Virinchi Limited’s board has approved seeking shareholder approval via postal ballot for a preferential allotment of convertible equity warrants to promoter Viswanath Kompella in its material subsidiary, Virinchi Health Care Private Limited, for an investment of up to 49% of the subsidiary’s equity share capital. The company expects this capital infusion to strengthen the subsidiary’s balance sheet, improve liquidity, and enhance long-term shareholder value, with the move framed as part of a broader push to support ongoing businesses and reinforce the group’s financial and operational positioning, subject to statutory shareholder approvals under SEBI regulations and the Companies Act.
Virinchi Ltd has approved the allotment of 7.4 million convertible equity warrants at Rs 28 each, carrying a face value of Rs 10 and a premium of Rs 18, on a preferential basis to promoter group entity Vivo Bio Tech Limited. The warrants have been issued after shareholder approval at an extraordinary general meeting and in-principle approvals from both BSE and NSE, with 25% of the issue price already received and the remaining 75% payable upon conversion into fully paid equity shares; as only warrants have been issued so far, there is currently no change in Virinchi’s paid-up share capital, but the move sets up a pathway for potential future equity infusion and promoter group strengthening once the warrants are exercised.

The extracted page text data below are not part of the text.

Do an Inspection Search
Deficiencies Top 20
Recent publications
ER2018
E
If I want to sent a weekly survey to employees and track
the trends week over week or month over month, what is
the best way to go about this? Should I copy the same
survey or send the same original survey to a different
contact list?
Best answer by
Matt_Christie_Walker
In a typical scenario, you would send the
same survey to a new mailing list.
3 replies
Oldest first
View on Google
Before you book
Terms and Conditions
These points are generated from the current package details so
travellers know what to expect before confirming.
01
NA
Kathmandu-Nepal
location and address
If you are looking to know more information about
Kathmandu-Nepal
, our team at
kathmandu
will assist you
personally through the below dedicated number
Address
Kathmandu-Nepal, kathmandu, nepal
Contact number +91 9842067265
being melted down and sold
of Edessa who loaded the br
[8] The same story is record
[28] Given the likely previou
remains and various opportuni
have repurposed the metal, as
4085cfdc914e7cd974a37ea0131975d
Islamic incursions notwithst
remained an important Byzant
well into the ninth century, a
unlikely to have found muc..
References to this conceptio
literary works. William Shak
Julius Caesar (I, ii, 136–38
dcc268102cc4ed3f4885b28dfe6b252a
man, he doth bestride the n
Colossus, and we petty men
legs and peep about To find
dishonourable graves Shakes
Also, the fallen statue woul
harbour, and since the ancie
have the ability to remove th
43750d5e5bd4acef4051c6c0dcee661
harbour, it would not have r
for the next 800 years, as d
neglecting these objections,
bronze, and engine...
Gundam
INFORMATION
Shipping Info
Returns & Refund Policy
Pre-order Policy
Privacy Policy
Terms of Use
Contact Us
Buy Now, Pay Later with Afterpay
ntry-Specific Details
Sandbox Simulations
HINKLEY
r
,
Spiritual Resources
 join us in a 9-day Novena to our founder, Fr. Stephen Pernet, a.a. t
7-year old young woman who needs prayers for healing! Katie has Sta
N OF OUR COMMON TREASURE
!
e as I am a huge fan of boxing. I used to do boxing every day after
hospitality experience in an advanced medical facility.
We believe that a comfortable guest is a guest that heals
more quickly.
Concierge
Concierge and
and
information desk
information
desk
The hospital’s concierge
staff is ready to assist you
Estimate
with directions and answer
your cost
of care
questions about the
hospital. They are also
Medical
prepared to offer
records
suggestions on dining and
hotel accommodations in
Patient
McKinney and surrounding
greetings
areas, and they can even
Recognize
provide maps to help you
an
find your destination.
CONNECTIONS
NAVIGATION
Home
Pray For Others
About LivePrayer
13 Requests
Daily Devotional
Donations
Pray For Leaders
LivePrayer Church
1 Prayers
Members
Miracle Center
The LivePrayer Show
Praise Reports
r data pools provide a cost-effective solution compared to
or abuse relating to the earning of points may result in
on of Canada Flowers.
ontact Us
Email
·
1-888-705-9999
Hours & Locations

Virinchi Limited has approved the allotment of 4 million convertible equity warrants on a preferential basis to IT Peer Technologies LLC at an issue price of Rs 28 per warrant, comprising a face value of Rs 10 and a premium of Rs 18, following shareholder approval and in-principle clearances from both BSE and NSE. The warrants, issued after receipt of 25% of the consideration, will be convertible into an equal number of fully paid equity shares upon payment of the remaining 75%, and as the conversion has not yet occurred, there is currently no change in the company’s paid-up share capital, indicating a staged capital-raising structure that will only dilute equity once the balance funds are received.